:: Given data

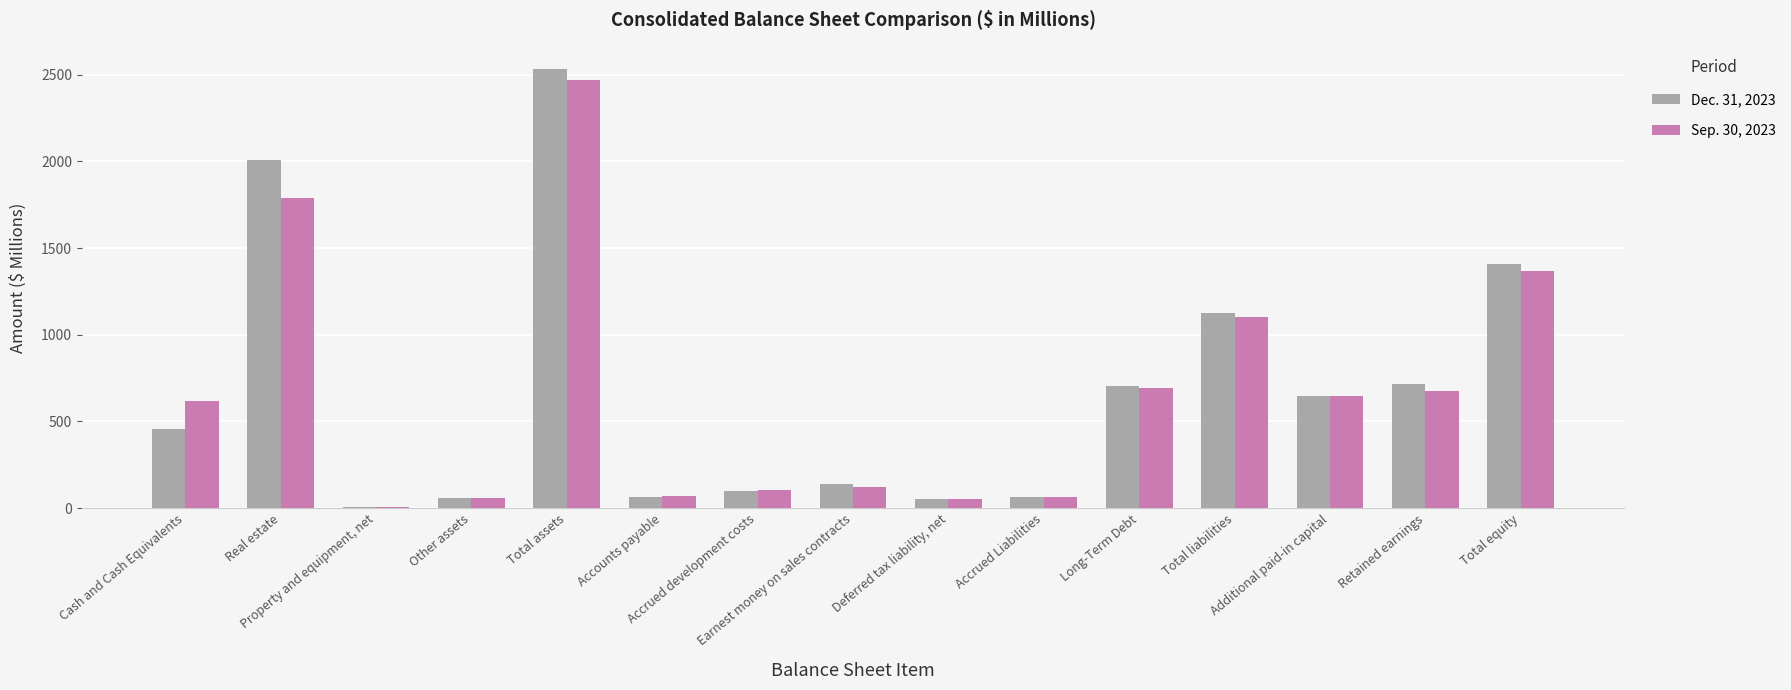

How many groups of bars are there?

15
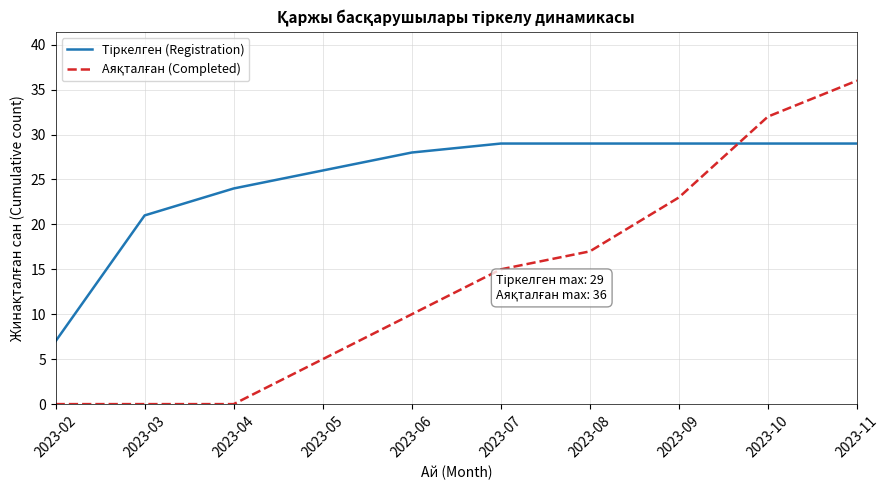

What is the spread (max minus min) of values at 2023-06?

18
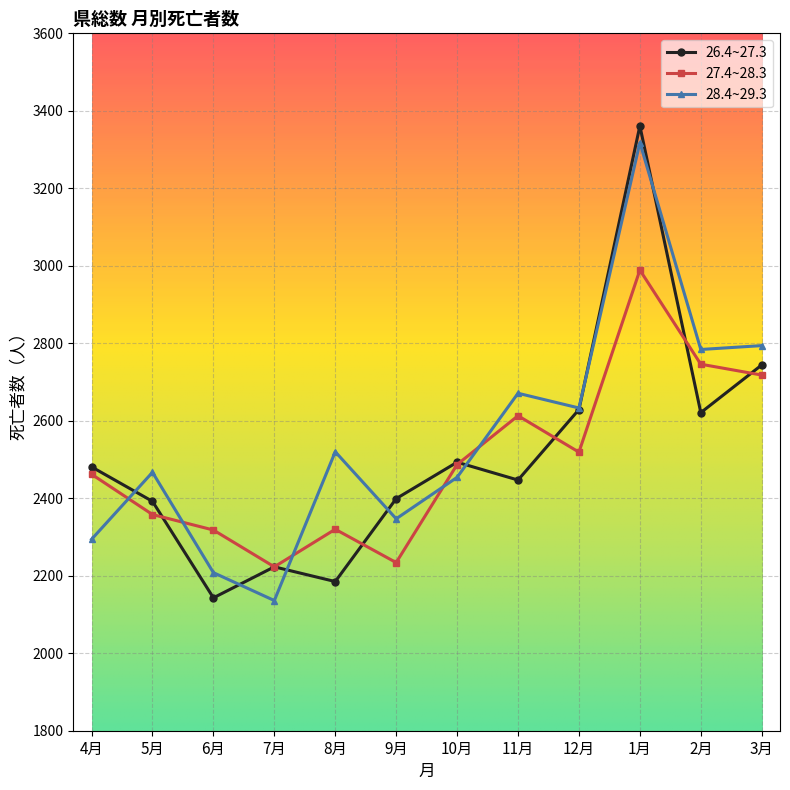

What is the greatest value displayed?

3361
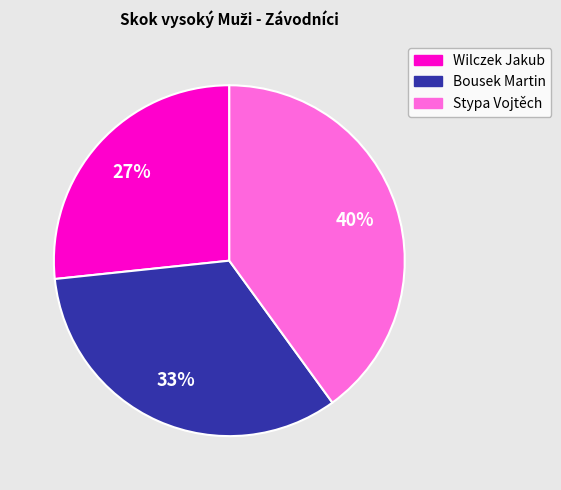

To the nearest percent, what portion does Stypa Vojtěch represent?

40%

::::

## Request
Rewrite the records above with "greatest" changed to "highest" and everything else left the same. Omit the pictures.

## Answer to this task
How many groups of bars are there?

15

What is the spread (max minus min) of values at 2023-06?

18

What is the highest value displayed?

3361

To the nearest percent, what portion does Stypa Vojtěch represent?

40%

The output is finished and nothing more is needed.